Dans le cas où le permis ne peut être délivré qu’après enquête publique, le délai d’instruction est de deux mois à compter de la réception par l’autorité compétente du rapport du commissaire-enquêteur ou de la commission d’enquête.
Cette majoration n’est pas applicable quand l’enquête publique porte sur un défrichement [6].
Quelles sont les conséquences sur le mode d’obtention de l’autorisation ?
Par principe, et à défaut de notification d’une décision expresse dans le délai d’instruction, le silence gardé par l’autorité compétence vaut permis de construire tacite ou non-opposition à déclaration préalable [7].

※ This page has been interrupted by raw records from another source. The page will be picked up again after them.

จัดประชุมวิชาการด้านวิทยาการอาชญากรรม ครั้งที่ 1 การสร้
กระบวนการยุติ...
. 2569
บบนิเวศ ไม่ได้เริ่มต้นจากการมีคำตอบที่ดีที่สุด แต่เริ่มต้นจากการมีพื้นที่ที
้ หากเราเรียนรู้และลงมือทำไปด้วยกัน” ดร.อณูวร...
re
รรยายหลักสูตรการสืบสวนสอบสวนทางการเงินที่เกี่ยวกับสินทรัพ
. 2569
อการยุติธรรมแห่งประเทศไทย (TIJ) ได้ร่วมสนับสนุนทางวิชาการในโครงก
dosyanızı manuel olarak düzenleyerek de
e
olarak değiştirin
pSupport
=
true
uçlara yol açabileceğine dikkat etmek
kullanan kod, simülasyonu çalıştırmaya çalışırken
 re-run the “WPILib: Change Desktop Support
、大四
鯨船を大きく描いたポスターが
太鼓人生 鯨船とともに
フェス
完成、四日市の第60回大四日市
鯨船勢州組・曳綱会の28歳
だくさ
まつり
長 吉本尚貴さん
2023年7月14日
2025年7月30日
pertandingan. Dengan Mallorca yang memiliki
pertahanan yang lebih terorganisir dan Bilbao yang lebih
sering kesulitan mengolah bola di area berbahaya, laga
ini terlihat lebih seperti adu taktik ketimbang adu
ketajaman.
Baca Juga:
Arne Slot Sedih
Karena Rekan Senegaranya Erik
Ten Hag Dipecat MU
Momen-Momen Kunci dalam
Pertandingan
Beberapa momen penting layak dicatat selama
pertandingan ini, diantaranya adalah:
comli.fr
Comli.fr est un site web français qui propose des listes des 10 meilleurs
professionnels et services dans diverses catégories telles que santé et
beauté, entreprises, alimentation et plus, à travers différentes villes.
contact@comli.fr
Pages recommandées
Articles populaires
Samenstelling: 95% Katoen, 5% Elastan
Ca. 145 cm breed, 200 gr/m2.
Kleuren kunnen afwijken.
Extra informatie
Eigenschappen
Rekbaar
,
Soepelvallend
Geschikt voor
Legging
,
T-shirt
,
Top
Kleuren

Par exception, le silence de l’administration vaut décision implicite de rejet de permis de construire notamment dans les hypothèses suivantes [8] :
Lorsque les travaux sont soumis à l’autorisation du ministre de la défense ou à une autorisation au titre des sites classés ou en instance de classement ou des réserves naturelles ;
Lorsque le projet fait l’objet d’une évocation par le ministre chargé des sites ou par le ministre chargé de la protection des réserves naturelles ;
Lorsque le projet porte sur un immeuble inscrit au titre des monuments historiques ;
Lorsque le projet est soumis à enquête publique en application des articles R123-7 à R123-23 du Code de l’environnement ou à participation du public par voie électronique en application de l’article L123-19 du même code ;
Lorsqu’il y a lieu de consulter l’Assemblée de Corse en application de l’article R*423-56 ;
Lorsque le projet est situé dans un espace ayant vocation à être classé dans le coeur d’un futur parc national dont la création a été prise en considération en application de l’article R*331-4 du Code de l’environnement ou dans le coeur d’un parc national délimité en application de l’article L331-2 du même code ;
Lorsque la délivrance du permis est subordonnée, en application de l’article L212-7 du Code du cinéma et de l’image animée, à une autorisation de création, d’extension ou de réouverture au public d’établissements de spectacles cinématographiques et que la demande a fait l’objet d’un refus de la commission départementale compétente ;
Lorsque le projet relève de l’article L425-4 ou a été soumis pour avis à la commission départementale d’aménagement commercial sur le fondement de l’article L752-4 du Code de commerce et que la commission départementale d’aménagement commercial ou, le cas échéant, de la Commission nationale d’aménagement commercial a rendu un avis défavorable ;
Lorsque le projet porte sur une démolition soumise à permis en site inscrit ;
Lorsque la délivrance du permis est subordonnée, en application de l’article L425-13, à l’obtention d’une dérogation prévue par l’article L111-4-1 du Code de la construction et de l’habitation et que cette dérogation a été refusée ;
Lorsque la décision est soumise à l’accord de l’architecte des Bâtiments de France et que celui-ci a notifié, dans les délais mentionnés aux articles R* 423-59 et R*423-67, un avis défavorable ou un avis favorable assorti de prescriptions.
Lorsqu’à l’issue du délai d’instruction, la décision fait l’objet d’une décision tacite d’acceptation, il est possible de solliciter un certificat auprès du service instructeur qui doit le délivrer à première demande [9]. L’obtention de ce certificat est d’importance, afin de sécuriser l’autorisation et de pouvoir l’afficher sur site pendant une période continue de deux mois.
Si l’autorité d’urbanisme refuse de délivrer le certificat, la décision de refus peut être contestée devant les juridictions administratives [10], au besoin en introduisant un référé-suspension en cas d’urgence.
[1] Article R423-19 du Code de l’urbanisme.
[2] Article R423-20 du Code de l’urbanisme.
[3] CE, 7 juill. 2008, n° 310985.
[4] CAA Marseille, 9e ch., 12 déc. 2013, n° 11MA02145 ; CAA Lyon, 1re ch., 2 oct. 2012, n° 12LY00334.
[5] Article R. 423-29 du Code de l’urbanisme.
[6] Article R423-32 du Code de l’urbanisme.
[7] Article L424-2 et R424-1 du Code de l’urbanisme.
[8] Articles R424-2 et R424-2 du Code de l’urbanisme.
[9] Article R424-13 du Code de l’urbanisme.